2. 足台に片足を乗せることで腰痛を緩和できる可能性が示された。
3. 台所などに足台を1つ置いておくのも良いかもしれない。

皆さんは普段、立ち仕事をする際に、姿勢には気をつけていますか?

姿勢は腰の痛みと密接な関係があります。また、立った姿勢は、寝ている姿勢よりも負担が大きく、腰の痛みを助長させる可能性があります。立った姿勢にも様々ありますが、どんな立ち姿勢が腰への影響が少ないかは未だはっきりとはしていません。

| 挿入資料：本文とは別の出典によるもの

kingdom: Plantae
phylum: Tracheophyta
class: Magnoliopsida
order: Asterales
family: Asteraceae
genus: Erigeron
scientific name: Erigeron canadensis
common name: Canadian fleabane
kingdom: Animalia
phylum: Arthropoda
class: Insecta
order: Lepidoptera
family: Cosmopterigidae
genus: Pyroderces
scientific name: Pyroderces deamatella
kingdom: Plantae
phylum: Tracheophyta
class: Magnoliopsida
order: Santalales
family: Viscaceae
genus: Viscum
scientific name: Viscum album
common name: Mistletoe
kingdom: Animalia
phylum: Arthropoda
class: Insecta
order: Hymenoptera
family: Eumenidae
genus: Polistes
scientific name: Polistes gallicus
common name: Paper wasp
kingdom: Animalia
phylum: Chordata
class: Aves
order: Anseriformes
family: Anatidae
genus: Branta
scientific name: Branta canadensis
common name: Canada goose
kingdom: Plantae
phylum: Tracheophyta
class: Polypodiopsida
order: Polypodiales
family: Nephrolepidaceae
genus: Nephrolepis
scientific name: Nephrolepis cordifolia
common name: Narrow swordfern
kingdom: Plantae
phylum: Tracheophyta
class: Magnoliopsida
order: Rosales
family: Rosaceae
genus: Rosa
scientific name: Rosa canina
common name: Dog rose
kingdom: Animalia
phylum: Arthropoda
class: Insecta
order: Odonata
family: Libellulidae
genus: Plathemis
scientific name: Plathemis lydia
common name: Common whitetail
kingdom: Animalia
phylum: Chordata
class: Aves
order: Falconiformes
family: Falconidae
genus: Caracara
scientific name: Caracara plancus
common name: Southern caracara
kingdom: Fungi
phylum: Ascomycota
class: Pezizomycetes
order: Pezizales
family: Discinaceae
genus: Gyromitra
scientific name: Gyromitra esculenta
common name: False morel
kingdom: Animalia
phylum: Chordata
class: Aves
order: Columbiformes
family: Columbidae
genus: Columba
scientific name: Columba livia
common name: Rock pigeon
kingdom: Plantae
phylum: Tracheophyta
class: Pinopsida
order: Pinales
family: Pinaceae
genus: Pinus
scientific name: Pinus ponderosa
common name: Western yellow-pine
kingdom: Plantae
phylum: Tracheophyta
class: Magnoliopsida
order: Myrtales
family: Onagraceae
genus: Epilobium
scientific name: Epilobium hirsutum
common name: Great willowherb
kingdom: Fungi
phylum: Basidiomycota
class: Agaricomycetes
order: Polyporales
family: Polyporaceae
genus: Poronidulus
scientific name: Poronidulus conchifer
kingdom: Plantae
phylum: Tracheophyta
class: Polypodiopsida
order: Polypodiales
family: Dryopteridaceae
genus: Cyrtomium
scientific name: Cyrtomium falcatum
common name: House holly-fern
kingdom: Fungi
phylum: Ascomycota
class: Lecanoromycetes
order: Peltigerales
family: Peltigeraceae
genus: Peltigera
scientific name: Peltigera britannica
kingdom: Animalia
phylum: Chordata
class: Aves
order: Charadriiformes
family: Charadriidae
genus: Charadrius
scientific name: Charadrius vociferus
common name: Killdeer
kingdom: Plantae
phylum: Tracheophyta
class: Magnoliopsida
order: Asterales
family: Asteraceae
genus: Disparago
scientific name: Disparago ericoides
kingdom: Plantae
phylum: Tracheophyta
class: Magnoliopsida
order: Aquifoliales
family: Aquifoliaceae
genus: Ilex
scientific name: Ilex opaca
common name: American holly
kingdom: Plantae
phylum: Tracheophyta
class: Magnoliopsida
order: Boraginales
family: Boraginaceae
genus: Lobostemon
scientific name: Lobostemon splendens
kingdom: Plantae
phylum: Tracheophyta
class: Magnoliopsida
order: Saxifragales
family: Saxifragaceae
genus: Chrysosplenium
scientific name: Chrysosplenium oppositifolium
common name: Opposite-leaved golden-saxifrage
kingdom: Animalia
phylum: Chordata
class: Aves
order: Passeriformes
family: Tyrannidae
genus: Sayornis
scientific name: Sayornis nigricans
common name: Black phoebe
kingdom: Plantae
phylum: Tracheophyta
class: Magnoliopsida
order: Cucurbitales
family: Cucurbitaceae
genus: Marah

そこで今回は、立ち仕事をする際の「姿勢」に着目した報告をご紹介いたします。

4つの姿勢から検討

対象者は18歳から35歳までの男女23名でした(男性11名,女性12名)。対象者には実験前に腰痛の状態を確認し、腰痛群11名と腰痛なし群12名に割り振られました。

対象者には、下記の4つの姿勢で立ってもらいました。


■ 両足をそろえる
■ 片足を台の上におく
■ 斜めに傾いている板(踵が高く、つま先が低い状態)に両足をのせる
■ 片足を斜め前に出す

対象者にはそれぞれの姿勢を5分間保持してもらいました。両足をそろえて立つ姿勢は一番最初に行い、それ以外の3つの姿勢に関しては順番をランダムにしました。

その際、背中の筋肉とお尻の筋肉に筋電図を貼り、筋活動の様子を記録しました。また、3D(3次元)解析装置を用いて、腰骨の様子(反り具合)を確認しました。

腰骨の反り具合への影響

実験の結果、4つの姿勢の間で腰骨の反り具合に差を認めました。

特に高台に足を乗せた姿勢では、普通に立った状態や傾斜台に立った姿勢と比較して腰骨が曲がっている(反り過ぎていない)ことが分かりました。その他の立ち姿勢では、統計学的に有意な差はありませんでした。

腰の反りと腰痛の関係

反り腰は、「反り腰が腰の痛みに変わる?その原因と対策とは?」にもあるように、椎間関節性腰痛という腰痛の原因にもなります。

今回の報告では足台を用いた方が腰骨の反り具合が緩和されたので、腰痛の軽減にもつながるのではないかと考えられます。

長時間の立った姿勢では、足台の活用を!

今回の結果より、立ち姿勢を工夫することで、腰痛を緩和できる可能性が示されました。

今回ご紹介した報告は23名と少人数であり、1つの姿勢に対して5分間と短い時間での実験ではありましたが、腰痛が辛い方は試してみてください。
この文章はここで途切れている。